Она привлекла его к сердцу и долго обнимала.

– Теперь, сын мой, помни также, что бывает и такое несчастье, которого ничем не одолеешь. Храбрость бывает иногда побеждена, терпенье истощается, воля устает; сколько бывает таких, что возвращаются с битвы израненные, обессиленные! Если и на твоем пути станут преграды неодолимые, ну! у тебя останется еще Тестера. Окрестные поля дают тысячи полторы ливров в год. Есть, значит, крыша и кусок хлеба для старика, приют от холода и нищеты… Но прежде чем станешь искать здесь убежища, борись до конца и начинай двадцать раз сызнова, пока будет у тебя хоть капля крови в жилах, хоть капля жизни останется в сердце.

Когда Гуго встал, графиня увидела, по мужественному выражению его лица, что сын понял ее.

– Ступай теперь, сказала она ему, и готовь все к отъезду; раз что-нибудь решивши, не надо откладывать.

Маркиз де Сент-Эллис прежде всех узнал об этом решении.

– Ну, молодец, – сказал он графу Гуго, – ты выбрал себе хороший путь! Мне сдается, что и я скоро увижусь там с тобой; я думал было проучить принцессу, но чувствую сам, что сердце бьет уже сдачу. Если только узнаю, что она в Париже…. Мы скоро увидимся.

Он побежал к графине спросить, не может ли и он в чем-нибудь облегчить Гуго в предстоящей поездке. Он толковал уже, что берет на себя снарядить молодого друга, как следует.

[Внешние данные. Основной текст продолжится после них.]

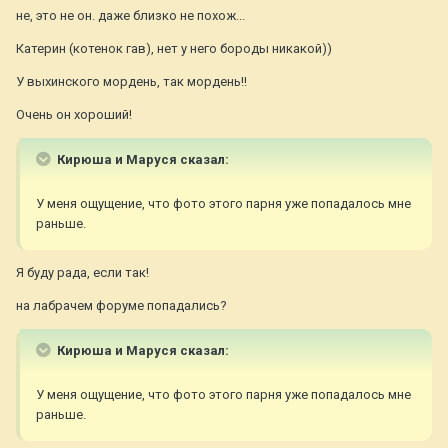
не, это не он. даже близко не похож...
Катерин (котенок гав), нет у него бороды никакой))
У выхинского мордень, так мордень!!
Очень он хороший!
Кирюша и Маруся сказал:
У меня ощущение, что фото этого парня уже попадалось мне
раньше.
Я буду рада, если так!
на лабрачем форуме попадались?
Кирюша и Маруся сказал:
У меня ощущение, что фото этого парня уже попадалось мне
раньше.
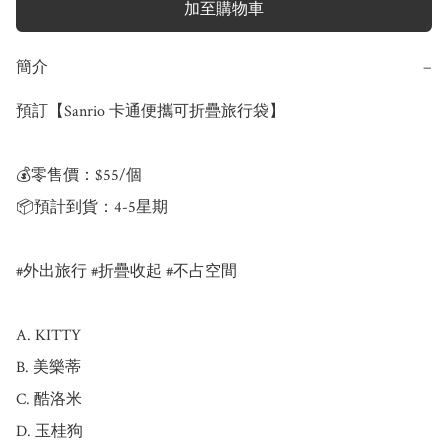
加至購物車
簡介
−
預訂【Sanrio 卡通便攜可折疊旅行袋】

💰零售價：$55/個

📦預計到貨：4-5星期

#外出旅行 #折疊收起 #不占空間

A. KITTY

B. 美樂蒂

C. 酷洛米

D. 玉桂狗
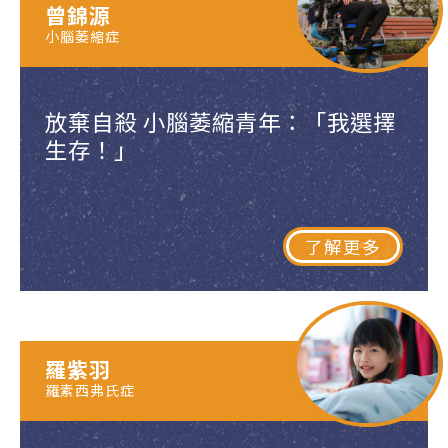
曾錦源
小腦萎縮症
放棄自殺 小腦萎縮青年：「我選擇
生存！」
了解更多
羅紫羽
羅素西弗氏症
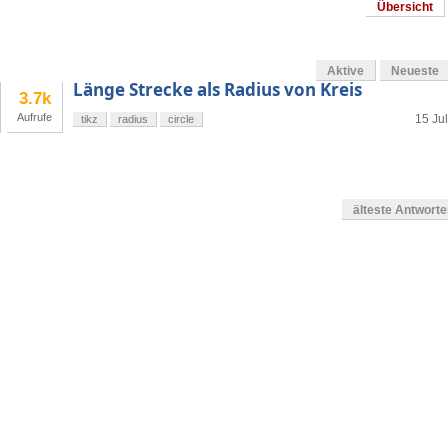
Übersicht
Aktive
Neueste
Länge Strecke als Radius von Kreis
3.7k
Aufrufe
15 Jul
tikz
radius
circle
älteste Antwort
g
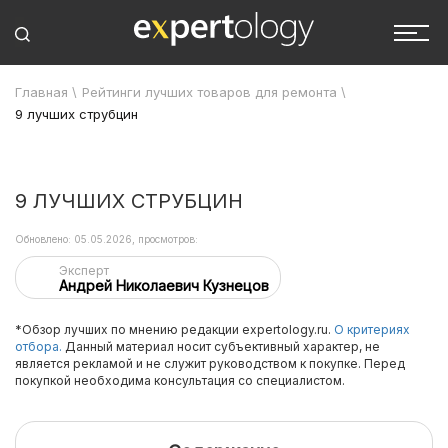
Главная
\
Рейтинги лучших товаров для ремонта
\
9 лучших струбцин
9 ЛУЧШИХ СТРУБЦИН
Обновлено: 05.05.2026, просмотров:
Эксперт
Андрей Николаевич Кузнецов
*Обзор лучших по мнению редакции expertology.ru.
О критериях
отбора.
Данный материал носит субъективный характер, не
является рекламой и не служит руководством к покупке. Перед
покупкой необходима консультация со специалистом.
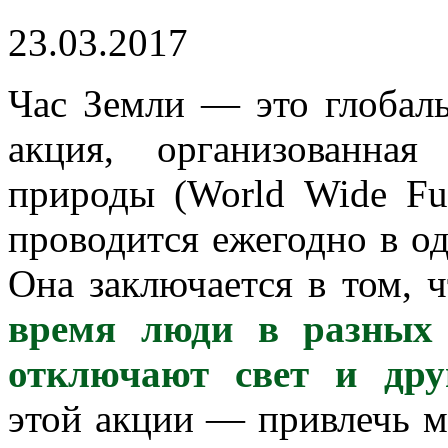
23.03.2017
Час Земли — это глобал
акция, организованна
природы (World Wide Fu
проводится ежегодно в од
Она заключается в том, 
время люди в разных 
отключают свет и дру
этой акции — привлечь 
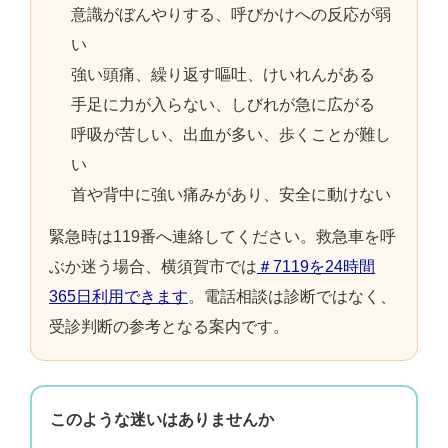
意識がぼんやりする、呼びかけへの反応が弱
い
強い頭痛、繰り返す嘔吐、けいれんがある
手足に力が入らない、しびれが急に広がる
呼吸が苦しい、出血が多い、歩くことが難し
い
首や背中に強い痛みがあり、安全に動けない
緊急時は119番へ連絡してください。救急車を呼
ぶか迷う場合、横須賀市では
＃7119を24時間
365日利用できます
。電話相談は診断ではなく、
受診判断の参考となる案内です。
このような迷いはありませんか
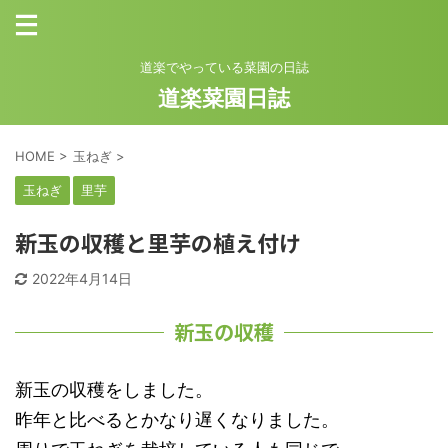
道楽でやっている菜園の日誌
道楽菜園日誌
HOME
>
玉ねぎ
>
玉ねぎ
里芋
新玉の収穫と里芋の植え付け
2022年4月14日
新玉の収穫
新玉の収穫をしました。
昨年と比べるとかなり遅くなりました。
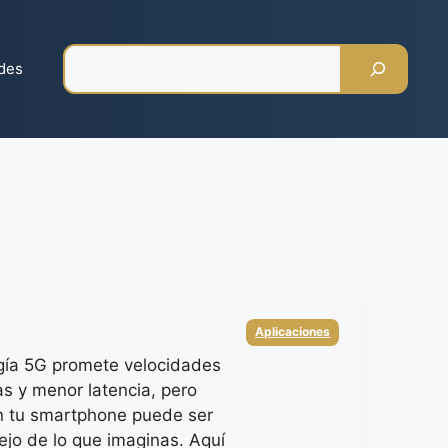
Pesquisar
des
Categorias
Aplicaciones
gía 5G promete velocidades
as y menor latencia, pero
en tu smartphone puede ser
jo de lo que imaginas. Aquí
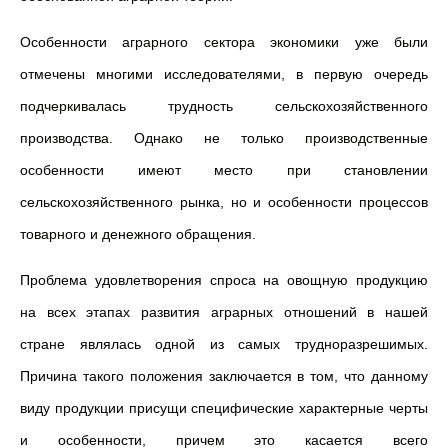
Особенности аграрного сектора экономики уже были
отмечены многими исследователями, в первую очередь
подчеркивалась трудность сельскохозяйственного
производства. Однако не только производственные
особенности имеют место при становлении
сельскохозяйственного рынка, но и особенности процессов
товарного и денежного обращения.
Проблема удовлетворения спроса на овощную продукцию
на всех этапах развития аграрных отношений в нашей
стране являлась одной из самых трудноразрешимых.
Причина такого положения заключается в том, что данному
виду продукции присущи специфические характерные черты
и особенности, причем это касается всего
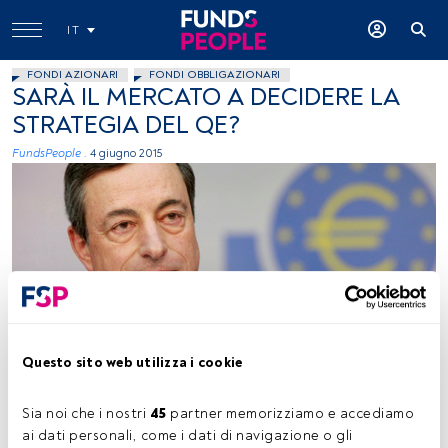
IT
FONDI AZIONARI
FONDI OBBLIGAZIONARI
SARÀ IL MERCATO A DECIDERE LA
STRATEGIA DEL QE?
FundsPeople .
4 giugno 2015
foto: autor ECB European Central Bank, Flickr, creative commons
Questo sito web utilizza i cookie
Sia noi che i nostri 
45
 partner memorizziamo e accediamo 
Tempo di lettura:
2 min.
ai dati personali, come i dati di navigazione o gli 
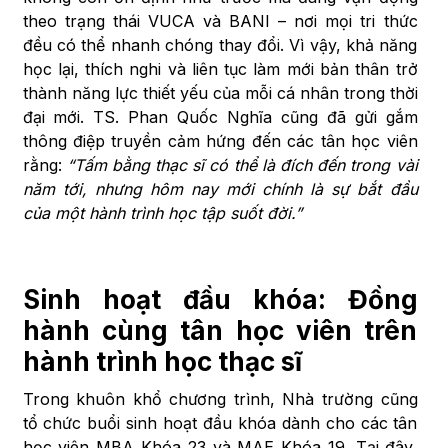
theo trạng thái VUCA và BANI – nơi mọi tri thức
đều có thể nhanh chóng thay đổi. Vì vậy, khả năng
học lại, thích nghi và liên tục làm mới bản thân trở
thành năng lực thiết yếu của mỗi cá nhân trong thời
đại mới. TS. Phan Quốc Nghĩa cũng đã gửi gắm
thông điệp truyền cảm hứng đến các tân học viên
rằng:
“Tấm bằng thạc sĩ có thể là đích đến trong vài
năm tới, nhưng hôm nay mới chính là sự bắt đầu
của một hành trình học tập suốt đời.”
Sinh hoạt đầu khóa: Đồng
hành cùng tân học viên trên
hành trình học thạc sĩ
Trong khuôn khổ chương trình, Nhà trường cũng
tổ chức buổi sinh hoạt đầu khóa dành cho các tân
học viên MBA Khóa 23 và MAE Khóa 19. Tại đây,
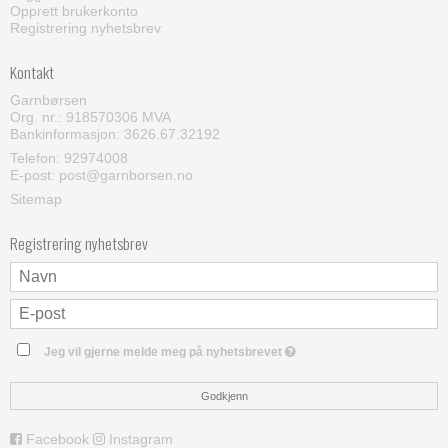
Opprett brukerkonto
Registrering nyhetsbrev
Kontakt
Garnbørsen
Org. nr.: 918570306 MVA
Bankinformasjon: 3626.67.32192
Telefon:
92974008
E-post
:
post@garnborsen.no
Sitemap
Registrering nyhetsbrev
Jeg vil gjerne melde meg på nyhetsbrevet
Godkjenn
Facebook
Instagram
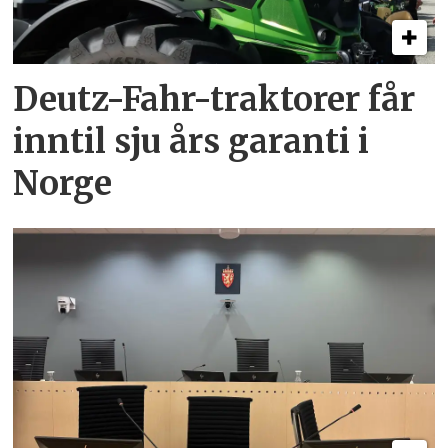
Deutz-Fahr-traktorer får
inntil sju års garanti i
Norge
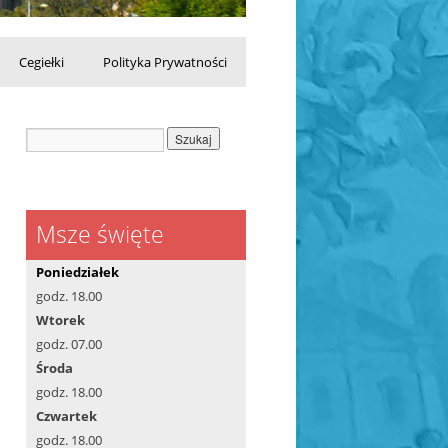
Cegiełki
Polityka Prywatności
Msze święte
Poniedziałek
godz. 18.00
Wtorek
godz. 07.00
Środa
godz. 18.00
Czwartek
godz. 18.00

Графиня остановила его:

– У Гуго не будет ничего лишнего, – сказала она; – У него есть от вас же, маркиз, испанский конь и, сколько я слышала об этом коне, на нем он уедет далеко. От герцога де Мирпуа у него есть Тестера, где он вырос и научился постоянству и покорности судьбе. От отца у него есть шпага. Другие начинают жизнь и с меньшими еще средствами. Притом же вы знаете мои мысли о кое-каких вещах. Я не хочу, чтобы двери отворялись для Гуго чужими руками, а не его собственными; я хочу, чтоб он умел отворить их даже и силой. Здесь сформировался молодой человек, а там, в толпе, в свалке, сформируется настоящий граф де Монтестрюк.

Через несколько дней после этого разговора, солнце осветило день отъезда. Графиня де Монтестрюк встретила сына в той же самой молельне. Глаза у неё были красные, но дух тверд. Она отдала сыну кошелек с вышитым гербом и снятый со своего пальца перстень.